Many aspects of the PDF syntax do not have matching processor rules - or at least not strict ones. This is a good example. There is nothing in the standard that tells a processor HOW to find the content stream(s) of a page and then once located the way in which to consume them. It simply tells you that they can be found in a specific place in the file structure and when you process them, it "shall have the effect as if". That's it!

[pesco]

I'm confused, are you saying that the rendering of a PDF file may differ by implementation in the way that is being discussed here?

Absolutely!

I think Matthias Valvelkens provided all the necessary evidence to the contrary above.

[lrosenthol]

I think Matthias Valvelkens provided all the necessary evidence to the contrary above.

Really?

I think he actually backed me up with his statement:

So, if this file were to contain a content stream split across a string (fortunately it doesn't), the resulting rendering would be totally undefined.

[lrosenthol]

@pesco I would note that some of these conversations would be more productive if you would consider joining the PDF Association and participating in the meetings, where we discuss and debate the finer points of all of these issues.

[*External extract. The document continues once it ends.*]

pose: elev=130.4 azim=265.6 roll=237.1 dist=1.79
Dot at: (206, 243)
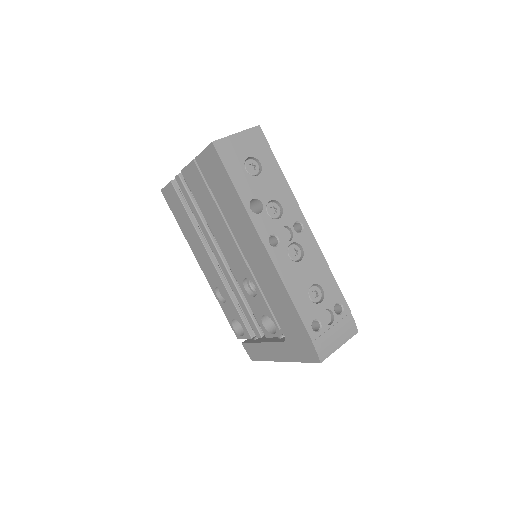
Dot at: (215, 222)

Only being able to communicate asynchronously with you reduces your ability to bring your position to the group.

[MatthiasValvekens]

@petervwyatt I think you may have meant to post that analysis on #102 :)

[petervwyatt]

Opps!! Thanks @MatthiasValvekens. I have now removed the comment from here and added to the correct issue so as not to ruin/confuse this issue.

[petervwyatt]

This and other related/interlinked issues (#194 #199 #201 #209) are being discussed in the "Securing PDF" DG of ISO TC 171 SC 2 WG 8 and will be labelled as "Parked" here in GitHub until such time as a set of solutions can be proposed.